Auf dem diesjährigen GT Treffen hatte Kollege SpeedyR sein STS dabei, laut eigener Aussage schon 2 Jahre mit einem 1cm Riss in der Tretlagermuffe. 85km CC-Tour im Taunus haben der Muffe den Rest gegeben, und das waren keine harten Kilometer (muss meine 38-jährigen Knochen schonen).
Also: Unversehrten Rahmen kaufen und sehr sehr schonend behandeln. 

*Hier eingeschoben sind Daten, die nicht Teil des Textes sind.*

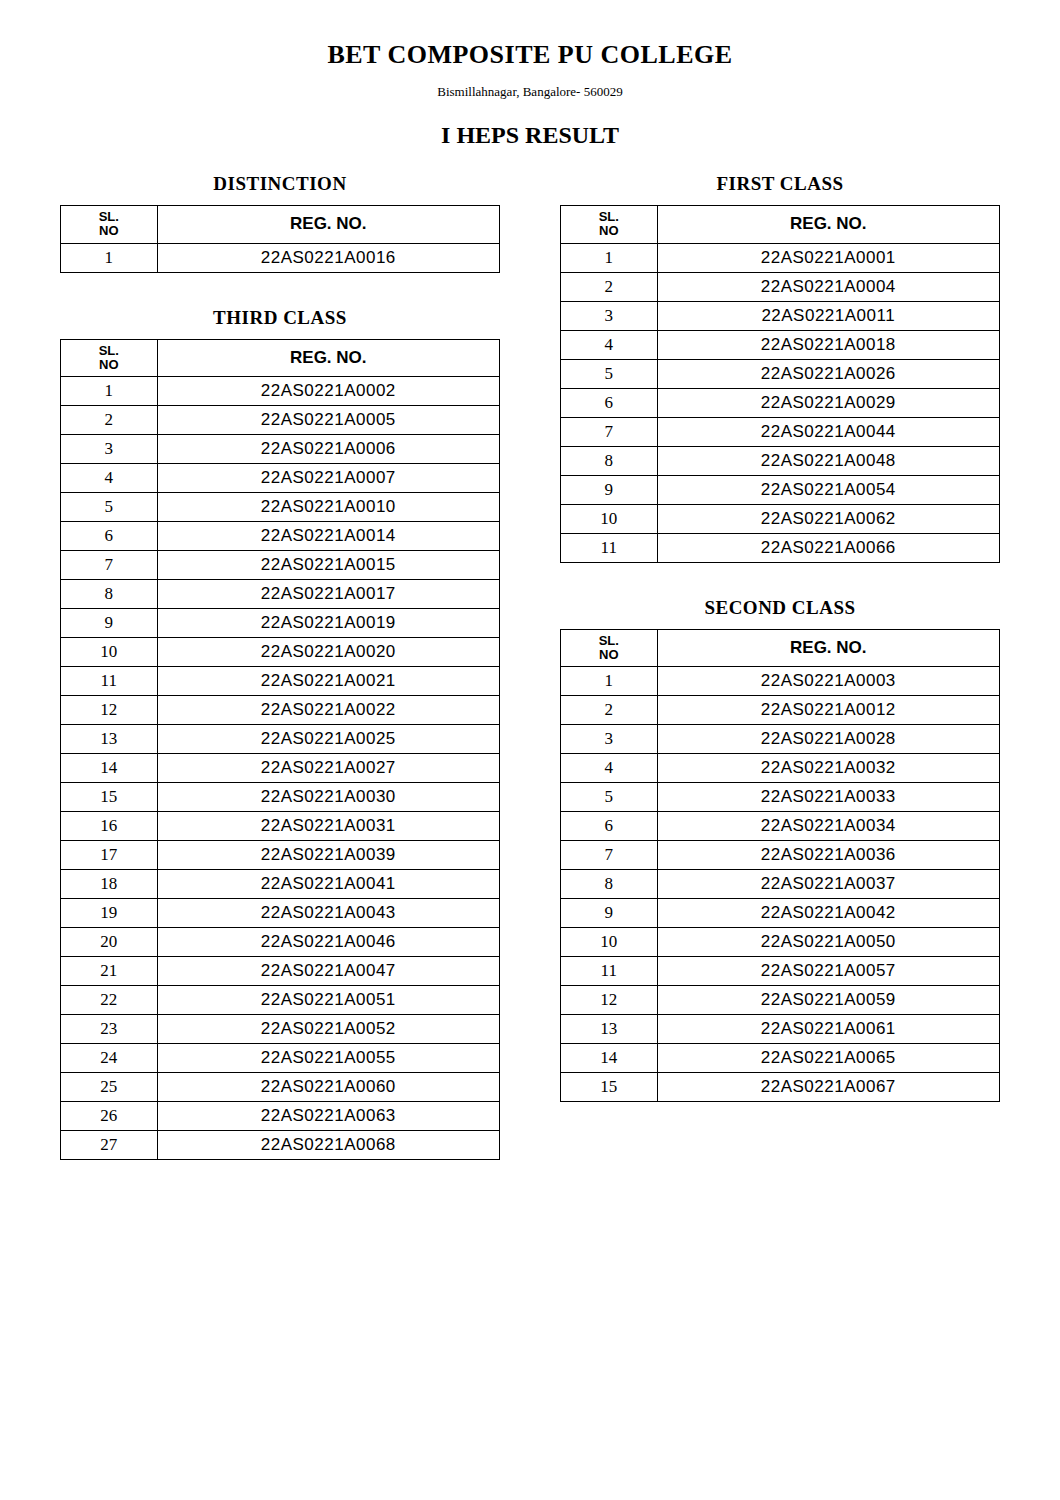BET COMPOSITE PU COLLEGE
Bismillahnagar, Bangalore- 560029
I HEPS RESULT
DISTINCTION
| SL. NO | REG. NO. |
| --- | --- |
| 1 | 22AS0221A0016 |
THIRD CLASS
| SL. NO | REG. NO. |
| --- | --- |
| 1 | 22AS0221A0002 |
| 2 | 22AS0221A0005 |
| 3 | 22AS0221A0006 |
| 4 | 22AS0221A0007 |
| 5 | 22AS0221A0010 |
| 6 | 22AS0221A0014 |
| 7 | 22AS0221A0015 |
| 8 | 22AS0221A0017 |
| 9 | 22AS0221A0019 |
| 10 | 22AS0221A0020 |
| 11 | 22AS0221A0021 |
| 12 | 22AS0221A0022 |
| 13 | 22AS0221A0025 |
| 14 | 22AS0221A0027 |
| 15 | 22AS0221A0030 |
| 16 | 22AS0221A0031 |
| 17 | 22AS0221A0039 |
| 18 | 22AS0221A0041 |
| 19 | 22AS0221A0043 |
| 20 | 22AS0221A0046 |
| 21 | 22AS0221A0047 |
| 22 | 22AS0221A0051 |
| 23 | 22AS0221A0052 |
| 24 | 22AS0221A0055 |
| 25 | 22AS0221A0060 |
| 26 | 22AS0221A0063 |
| 27 | 22AS0221A0068 |
FIRST CLASS
| SL. NO | REG. NO. |
| --- | --- |
| 1 | 22AS0221A0001 |
| 2 | 22AS0221A0004 |
| 3 | 22AS0221A0011 |
| 4 | 22AS0221A0018 |
| 5 | 22AS0221A0026 |
| 6 | 22AS0221A0029 |
| 7 | 22AS0221A0044 |
| 8 | 22AS0221A0048 |
| 9 | 22AS0221A0054 |
| 10 | 22AS0221A0062 |
| 11 | 22AS0221A0066 |
SECOND CLASS
| SL. NO | REG. NO. |
| --- | --- |
| 1 | 22AS0221A0003 |
| 2 | 22AS0221A0012 |
| 3 | 22AS0221A0028 |
| 4 | 22AS0221A0032 |
| 5 | 22AS0221A0033 |
| 6 | 22AS0221A0034 |
| 7 | 22AS0221A0036 |
| 8 | 22AS0221A0037 |
| 9 | 22AS0221A0042 |
| 10 | 22AS0221A0050 |
| 11 | 22AS0221A0057 |
| 12 | 22AS0221A0059 |
| 13 | 22AS0221A0061 |
| 14 | 22AS0221A0065 |
| 15 | 22AS0221A0067 |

Das STS..........aber das krieg ich daheim nicht mehr durch.


----------



## GTFreak (4. November 2005)

*@ nobbites:* 

Und nobbites, hast Du noch Interesse? Wenn ja, melde Dich noch mal.

cu,
GTFreak


----------



## versus (8. November 2005)

GTdanni schrieb:
			
		

> Noleen Crosslink... , sieht Klasse aus


  
da muss ich leider widersprechen ! ich finde die sieht grauslig am sts aus.
bin sehr gespalten was das sts angeht, da ich auch beim von cleiende beschriebenen knockout von speedys sts dabei war. einerseits wunderwunderschön, andererseits will man es ja auch benutzen und nicht bei jedem downhill auf das grosse krachen warten...

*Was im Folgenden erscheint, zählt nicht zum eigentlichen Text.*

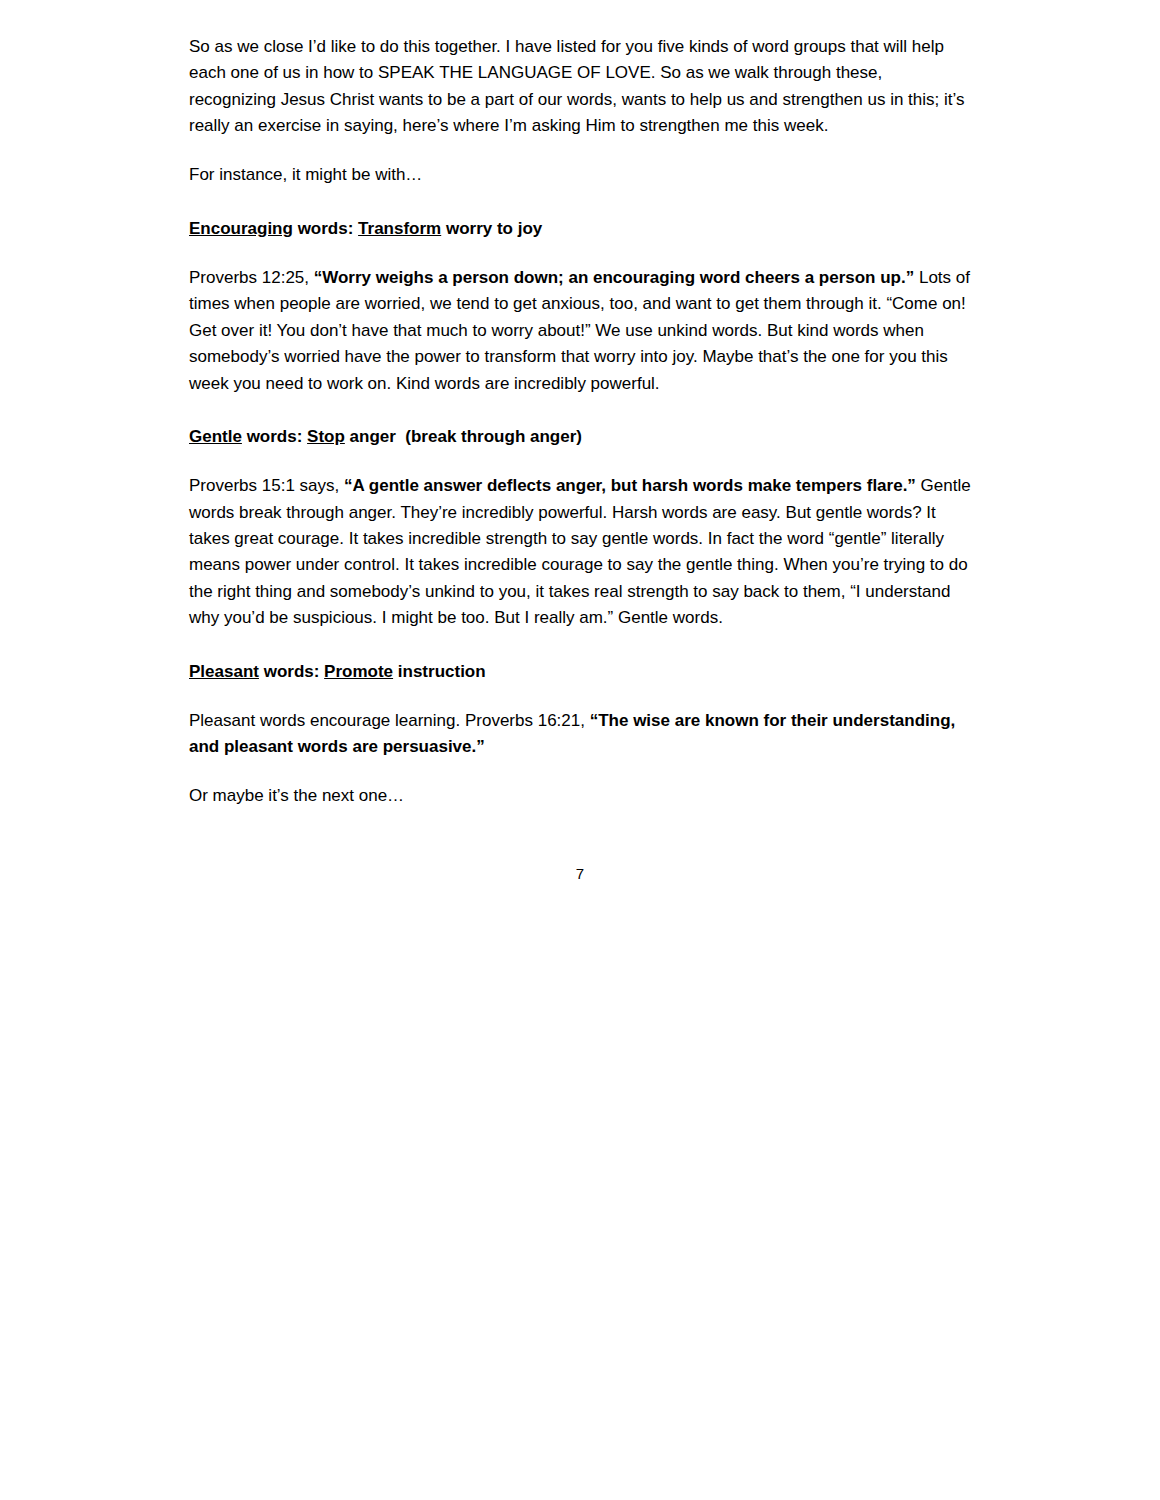So as we close I’d like to do this together. I have listed for you five kinds of word groups that will help each one of us in how to SPEAK THE LANGUAGE OF LOVE. So as we walk through these, recognizing Jesus Christ wants to be a part of our words, wants to help us and strengthen us in this; it’s really an exercise in saying, here’s where I’m asking Him to strengthen me this week.
For instance, it might be with…
Encouraging words: Transform worry to joy
Proverbs 12:25, “Worry weighs a person down; an encouraging word cheers a person up.” Lots of times when people are worried, we tend to get anxious, too, and want to get them through it. “Come on! Get over it! You don’t have that much to worry about!” We use unkind words. But kind words when somebody’s worried have the power to transform that worry into joy. Maybe that’s the one for you this week you need to work on. Kind words are incredibly powerful.
Gentle words: Stop anger (break through anger)
Proverbs 15:1 says, “A gentle answer deflects anger, but harsh words make tempers flare.” Gentle words break through anger. They’re incredibly powerful. Harsh words are easy. But gentle words? It takes great courage. It takes incredible strength to say gentle words. In fact the word “gentle” literally means power under control. It takes incredible courage to say the gentle thing. When you’re trying to do the right thing and somebody’s unkind to you, it takes real strength to say back to them, “I understand why you’d be suspicious. I might be too. But I really am.” Gentle words.
Pleasant words: Promote instruction
Pleasant words encourage learning. Proverbs 16:21, “The wise are known for their understanding, and pleasant words are persuasive.”
Or maybe it’s the next one…
7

mir ist heute das oberrohr meines stevens f9 sauber durchgebrochen.
warum ich das hier poste ? 
weil als nachfolger nun endlich ein lts / sts angeschafft werden kann.
wie sieht es denn mit dem federweg bei den verschiedenen lts modellen aus ?
wie unterscheiden sich die lts-1,-2,-3 modelle ? gewicht ? federweg ? aussehen ? gibt es sts modelle von denen man absehen sollte ?
ich suche etwas halbwegs robustes mit um die 120mm federweg für scheibenbremsen und dicke alberts, da ich schon das xcr 1000 als schnelles leichtes fully habe.


----------



## gtlts (10. November 2005)

Hallo Nobbites,

das schönste aller LTS/STS ist hier noch nicht aufgeführt ... nämlich das ORIGINAL -- das LTS Thermoplast, welches die erste Carbon-Version ist, aber eben noch LTS heisst. Das hat hinten oben eine wunderschöne Titanschwinge für das Federbein. Überhaupt würde ich von der Optik her ein frühes LTS/STS empfehlen, bei dem der Lenkkopf noch Alu ist.

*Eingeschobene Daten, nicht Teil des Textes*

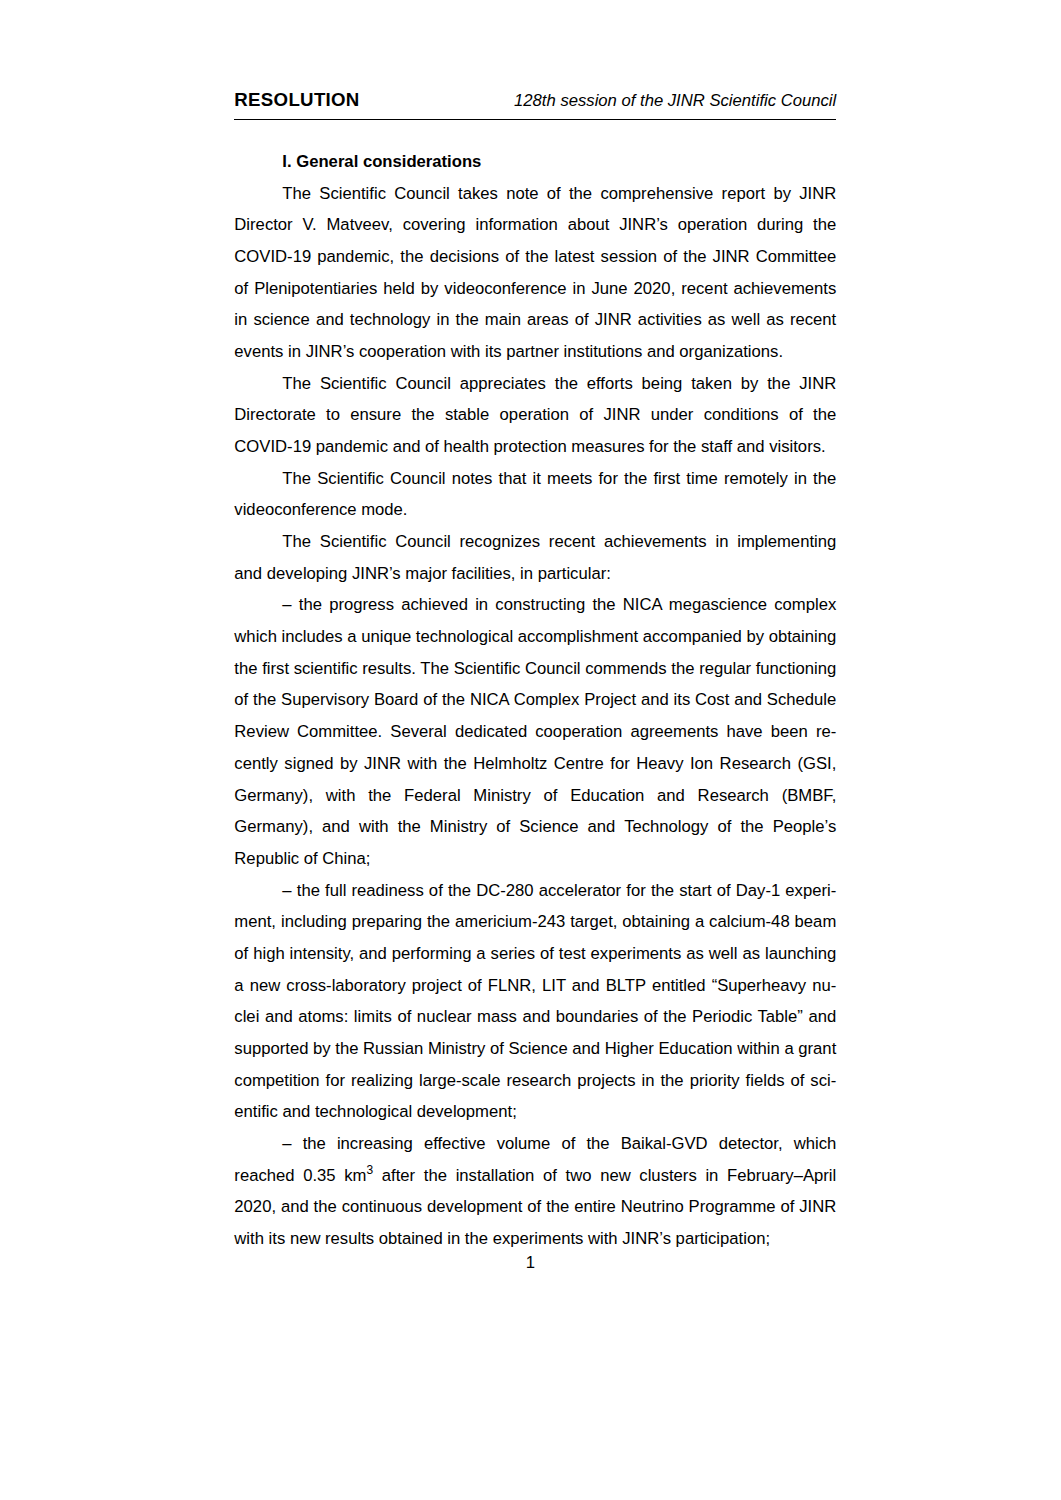RESOLUTION 128th session of the JINR Scientific Council
I. General considerations
The Scientific Council takes note of the comprehensive report by JINR Director V. Matveev, covering information about JINR’s operation during the COVID-19 pandemic, the decisions of the latest session of the JINR Committee of Plenipotentiaries held by videoconference in June 2020, recent achievements in science and technology in the main areas of JINR activities as well as recent events in JINR’s cooperation with its partner institutions and organizations.
The Scientific Council appreciates the efforts being taken by the JINR Directorate to ensure the stable operation of JINR under conditions of the COVID-19 pandemic and of health protection measures for the staff and visitors.
The Scientific Council notes that it meets for the first time remotely in the videoconference mode.
The Scientific Council recognizes recent achievements in implementing and developing JINR’s major facilities, in particular:
– the progress achieved in constructing the NICA megascience complex which includes a unique technological accomplishment accompanied by obtaining the first scientific results. The Scientific Council commends the regular functioning of the Supervisory Board of the NICA Complex Project and its Cost and Schedule Review Committee. Several dedicated cooperation agreements have been recently signed by JINR with the Helmholtz Centre for Heavy Ion Research (GSI, Germany), with the Federal Ministry of Education and Research (BMBF, Germany), and with the Ministry of Science and Technology of the People’s Republic of China;
– the full readiness of the DC-280 accelerator for the start of Day-1 experiment, including preparing the americium-243 target, obtaining a calcium-48 beam of high intensity, and performing a series of test experiments as well as launching a new cross-laboratory project of FLNR, LIT and BLTP entitled “Superheavy nuclei and atoms: limits of nuclear mass and boundaries of the Periodic Table” and supported by the Russian Ministry of Science and Higher Education within a grant competition for realizing large-scale research projects in the priority fields of scientific and technological development;
– the increasing effective volume of the Baikal-GVD detector, which reached 0.35 km3 after the installation of two new clusters in February–April 2020, and the continuous development of the entire Neutrino Programme of JINR with its new results obtained in the experiments with JINR’s participation;
1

Ich fahre jetzt meines jetzt seit sechs Jahren und hab nie Probleme gehabt, auch keine Risse oder ähliches. -- hängt wohl stark von der Fahrweise ab.

--ralf--


----------



## t-m-s (11. November 2005)

Scheibenbremsen am LTS kann man aber wohl vergessen! Gab nie eins mit einer Aufnahme! Habe allerdings bei Ebay mal jemanden den hintersten Teil vom LTS verkaufen sehen, wo eine Dran war. Muss aber dann eine Speziallanfertigung gewesen sein.


----------



## Propeller (14. November 2005)

wer sagt dass LTS aus Alu sein müssen?
guggst in meine Galerie,hab ein LTS Thermoplast mit Votec OS4


----------



## MTB-News.de




----------



## versus (15. November 2005)

t-m-s schrieb:
			
		

> Scheibenbremsen am LTS kann man aber wohl vergessen! Gab nie eins mit einer Aufnahme! Habe allerdings bei Ebay mal jemanden den hintersten Teil vom LTS verkaufen sehen, wo eine Dran war. Muss aber dann eine Speziallanfertigung gewesen sein.


echt ?
ich meinte das schon gesehen zu haben  
das thema ist jetzt eh durch, da ich auf ebay einen spezialisten-rahmen günstig geschossen habe. das letzte modell des FSR enduros bevor diese hässlichen (zugegebenermassen gut funktionierenden)  monodingens rahmen zusammengebrutzelt wurden.
da ich dieses rad hernehme wenn es etwas ruppiger, matschiger oder technischer zugeht, ist das bestimmt so auch besser - dann verbeule ich mit meinen fahrkünsten schon kein schönes LTS...


----------



## salzbrezel (3. Februar 2009)

Gut, dass du doch noch zur Vernunft gekommen bist


----------



## GT-Sassy (4. Februar 2009)

Mal eine Anmerkung: Die STS sind nicht immer aus Carbon.
Mein STS 2000 ist aus Alu, leider mit gerissener Dämpferaufnahme


----------



## salzbrezel (4. Februar 2009)

Hast du schon Erkundungen wg. eventueller Reparatur eingeholt?


----------



## versus (4. Februar 2009)

salzbrezel schrieb:


> Gut, dass du doch noch zur Vernunft gekommen bist



 bin ich eigentlich nicht. für den 2005 angesprochenen einsatzzweck nehme ich ja nun das hier:





das sts wird (wenn es dann mal fertig ist) nur an trockenen tagen zwischen 18 und 28 °C gefahren


----------



## GT-Sassy (4. Februar 2009)

Nein, war die ganze Zeit unterwegs.
Das STS wurde wegen dem defekt auch erst mal nach hinten geschoben, ich muß mich langsam mal um ein Bike für die anstehenden Rennen kümmern.
Aber sobald ich etwas weiß, gibt es eine Info.


----------



## Kruko (4. Februar 2009)

GT-Sassy schrieb:


> Mal eine Anmerkung: Die STS sind nicht immer aus Carbon.
> Mein STS 2000 ist aus Alu, leider mit gerissener Dämpferaufnahme



Die STS waren immer aus Thermoplast. Sorry, wenn ich Dich entäuschen muss.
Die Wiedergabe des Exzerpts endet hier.